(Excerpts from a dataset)
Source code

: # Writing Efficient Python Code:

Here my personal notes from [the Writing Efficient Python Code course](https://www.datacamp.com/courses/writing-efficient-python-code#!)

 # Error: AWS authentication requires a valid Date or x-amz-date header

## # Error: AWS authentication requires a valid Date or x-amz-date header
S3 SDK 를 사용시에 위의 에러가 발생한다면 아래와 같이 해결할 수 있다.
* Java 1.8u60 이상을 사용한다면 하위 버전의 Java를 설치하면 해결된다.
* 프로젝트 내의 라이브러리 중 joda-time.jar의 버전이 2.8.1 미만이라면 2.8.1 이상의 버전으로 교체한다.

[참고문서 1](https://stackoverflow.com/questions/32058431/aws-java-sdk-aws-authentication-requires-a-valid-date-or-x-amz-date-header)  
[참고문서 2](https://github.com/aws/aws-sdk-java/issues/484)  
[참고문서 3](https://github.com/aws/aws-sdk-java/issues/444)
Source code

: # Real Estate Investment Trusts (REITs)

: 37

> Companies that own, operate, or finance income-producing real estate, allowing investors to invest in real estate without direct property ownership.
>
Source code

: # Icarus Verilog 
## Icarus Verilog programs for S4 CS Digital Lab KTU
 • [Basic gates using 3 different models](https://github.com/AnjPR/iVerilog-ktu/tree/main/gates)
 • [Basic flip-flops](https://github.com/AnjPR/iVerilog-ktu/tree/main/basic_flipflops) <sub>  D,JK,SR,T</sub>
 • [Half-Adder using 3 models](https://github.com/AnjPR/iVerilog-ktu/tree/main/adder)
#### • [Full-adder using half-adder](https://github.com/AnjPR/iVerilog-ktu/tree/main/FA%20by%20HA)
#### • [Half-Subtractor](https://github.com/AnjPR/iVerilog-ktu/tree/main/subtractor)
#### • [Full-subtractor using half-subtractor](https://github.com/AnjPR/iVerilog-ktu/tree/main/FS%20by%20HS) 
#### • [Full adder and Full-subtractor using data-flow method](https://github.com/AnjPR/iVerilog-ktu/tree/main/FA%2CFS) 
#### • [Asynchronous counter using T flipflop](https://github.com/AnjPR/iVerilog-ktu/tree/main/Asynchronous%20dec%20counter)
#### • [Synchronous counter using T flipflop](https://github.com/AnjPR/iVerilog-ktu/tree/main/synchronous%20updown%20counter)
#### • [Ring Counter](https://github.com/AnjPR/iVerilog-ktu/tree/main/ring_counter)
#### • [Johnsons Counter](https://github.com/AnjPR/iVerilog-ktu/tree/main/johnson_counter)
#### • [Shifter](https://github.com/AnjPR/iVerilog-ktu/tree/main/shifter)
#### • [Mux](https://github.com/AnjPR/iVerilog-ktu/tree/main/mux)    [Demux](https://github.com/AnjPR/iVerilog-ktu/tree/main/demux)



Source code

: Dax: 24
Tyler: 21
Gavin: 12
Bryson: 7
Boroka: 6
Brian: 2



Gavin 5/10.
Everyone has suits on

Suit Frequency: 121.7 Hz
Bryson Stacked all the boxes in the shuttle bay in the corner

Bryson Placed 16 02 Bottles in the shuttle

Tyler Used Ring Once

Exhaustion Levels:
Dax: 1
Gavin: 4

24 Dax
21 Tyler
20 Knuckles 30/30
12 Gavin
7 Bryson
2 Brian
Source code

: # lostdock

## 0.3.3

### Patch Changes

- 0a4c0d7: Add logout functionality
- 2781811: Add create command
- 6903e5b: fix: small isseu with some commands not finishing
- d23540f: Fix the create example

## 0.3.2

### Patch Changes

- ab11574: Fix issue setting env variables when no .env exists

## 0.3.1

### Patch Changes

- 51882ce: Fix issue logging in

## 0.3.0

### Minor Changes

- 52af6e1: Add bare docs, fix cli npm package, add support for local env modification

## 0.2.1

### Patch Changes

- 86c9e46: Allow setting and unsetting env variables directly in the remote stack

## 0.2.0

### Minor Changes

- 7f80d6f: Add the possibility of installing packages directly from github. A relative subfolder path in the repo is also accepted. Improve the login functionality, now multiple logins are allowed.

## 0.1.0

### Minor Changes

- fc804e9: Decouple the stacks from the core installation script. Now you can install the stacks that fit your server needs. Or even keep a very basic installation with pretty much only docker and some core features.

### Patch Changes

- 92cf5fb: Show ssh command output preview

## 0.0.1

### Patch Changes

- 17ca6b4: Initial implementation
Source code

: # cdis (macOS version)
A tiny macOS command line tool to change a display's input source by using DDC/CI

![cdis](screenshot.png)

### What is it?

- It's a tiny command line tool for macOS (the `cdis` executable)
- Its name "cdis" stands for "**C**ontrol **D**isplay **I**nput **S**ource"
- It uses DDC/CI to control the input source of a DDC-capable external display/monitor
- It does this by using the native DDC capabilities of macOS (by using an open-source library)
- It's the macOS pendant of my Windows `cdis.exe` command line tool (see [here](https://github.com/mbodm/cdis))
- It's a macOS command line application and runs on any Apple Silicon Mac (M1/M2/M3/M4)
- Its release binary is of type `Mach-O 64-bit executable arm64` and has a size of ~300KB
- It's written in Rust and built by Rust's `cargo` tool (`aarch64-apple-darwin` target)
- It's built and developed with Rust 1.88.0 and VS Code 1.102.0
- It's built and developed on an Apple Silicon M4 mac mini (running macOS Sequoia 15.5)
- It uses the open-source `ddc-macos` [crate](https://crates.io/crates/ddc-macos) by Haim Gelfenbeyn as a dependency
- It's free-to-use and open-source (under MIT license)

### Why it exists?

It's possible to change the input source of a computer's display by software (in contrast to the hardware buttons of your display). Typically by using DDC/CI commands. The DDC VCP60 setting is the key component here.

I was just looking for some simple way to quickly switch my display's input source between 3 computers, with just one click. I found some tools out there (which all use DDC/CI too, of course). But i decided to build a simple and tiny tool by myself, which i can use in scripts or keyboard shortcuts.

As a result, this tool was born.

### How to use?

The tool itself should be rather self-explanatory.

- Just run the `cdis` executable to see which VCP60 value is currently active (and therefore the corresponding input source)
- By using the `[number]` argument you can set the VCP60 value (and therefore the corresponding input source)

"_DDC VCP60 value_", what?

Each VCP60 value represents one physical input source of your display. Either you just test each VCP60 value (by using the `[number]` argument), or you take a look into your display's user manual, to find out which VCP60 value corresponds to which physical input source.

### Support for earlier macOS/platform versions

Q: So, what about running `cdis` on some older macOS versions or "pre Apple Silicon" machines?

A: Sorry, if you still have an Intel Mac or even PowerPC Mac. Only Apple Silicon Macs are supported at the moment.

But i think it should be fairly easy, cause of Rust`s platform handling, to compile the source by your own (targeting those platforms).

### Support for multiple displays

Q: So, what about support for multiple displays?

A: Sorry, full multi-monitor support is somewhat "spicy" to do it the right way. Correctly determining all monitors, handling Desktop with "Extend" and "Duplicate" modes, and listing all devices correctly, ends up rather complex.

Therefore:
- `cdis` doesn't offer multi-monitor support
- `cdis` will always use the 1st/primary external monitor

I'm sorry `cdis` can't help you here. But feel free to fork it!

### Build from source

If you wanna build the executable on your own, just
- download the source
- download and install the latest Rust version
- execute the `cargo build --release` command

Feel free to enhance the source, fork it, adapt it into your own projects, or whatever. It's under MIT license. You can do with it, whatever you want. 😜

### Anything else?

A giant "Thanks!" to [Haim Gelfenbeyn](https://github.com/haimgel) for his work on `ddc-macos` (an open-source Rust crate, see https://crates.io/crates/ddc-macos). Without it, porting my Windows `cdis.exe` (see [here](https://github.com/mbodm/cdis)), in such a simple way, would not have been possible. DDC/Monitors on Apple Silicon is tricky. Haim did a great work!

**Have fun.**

---

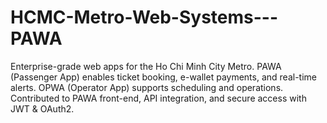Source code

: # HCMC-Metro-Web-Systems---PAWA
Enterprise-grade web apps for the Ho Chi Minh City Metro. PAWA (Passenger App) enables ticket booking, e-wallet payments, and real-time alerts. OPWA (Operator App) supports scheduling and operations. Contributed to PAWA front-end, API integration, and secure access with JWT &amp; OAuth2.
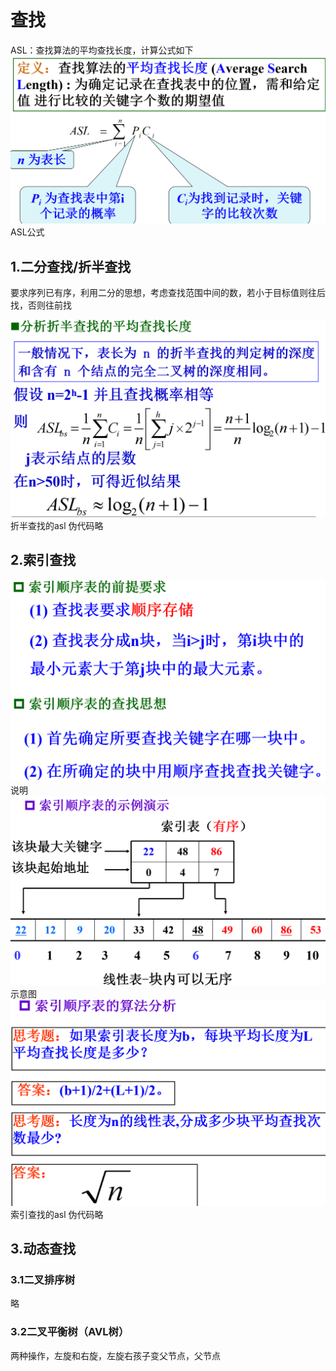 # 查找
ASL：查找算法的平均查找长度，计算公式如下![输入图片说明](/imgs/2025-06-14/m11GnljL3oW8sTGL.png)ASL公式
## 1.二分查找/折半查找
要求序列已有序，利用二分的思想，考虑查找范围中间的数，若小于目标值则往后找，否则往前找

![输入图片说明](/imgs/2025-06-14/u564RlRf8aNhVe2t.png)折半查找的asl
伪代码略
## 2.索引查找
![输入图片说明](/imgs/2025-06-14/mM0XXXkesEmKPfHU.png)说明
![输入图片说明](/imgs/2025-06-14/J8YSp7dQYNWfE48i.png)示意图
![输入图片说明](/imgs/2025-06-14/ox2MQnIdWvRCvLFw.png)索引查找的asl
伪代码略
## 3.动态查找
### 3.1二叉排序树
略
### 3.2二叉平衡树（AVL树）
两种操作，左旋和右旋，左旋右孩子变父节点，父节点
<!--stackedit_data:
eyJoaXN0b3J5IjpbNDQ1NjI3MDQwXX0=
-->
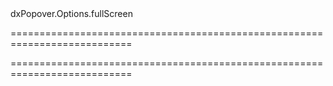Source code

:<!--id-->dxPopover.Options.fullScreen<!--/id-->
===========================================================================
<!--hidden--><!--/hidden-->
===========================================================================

**PROBLEM DETAILS**
Repeat, word for word, the material from the line containing "### Support for earlier" through the line containing "1st/primary external monitor".

**ANSWER SECTION**
### Support for earlier macOS/platform versions

Q: So, what about running `cdis` on some older macOS versions or "pre Apple Silicon" machines?

A: Sorry, if you still have an Intel Mac or even PowerPC Mac. Only Apple Silicon Macs are supported at the moment.

But i think it should be fairly easy, cause of Rust`s platform handling, to compile the source by your own (targeting those platforms).

### Support for multiple displays

Q: So, what about support for multiple displays?

A: Sorry, full multi-monitor support is somewhat "spicy" to do it the right way. Correctly determining all monitors, handling Desktop with "Extend" and "Duplicate" modes, and listing all devices correctly, ends up rather complex.

Therefore:
- `cdis` doesn't offer multi-monitor support
- `cdis` will always use the 1st/primary external monitor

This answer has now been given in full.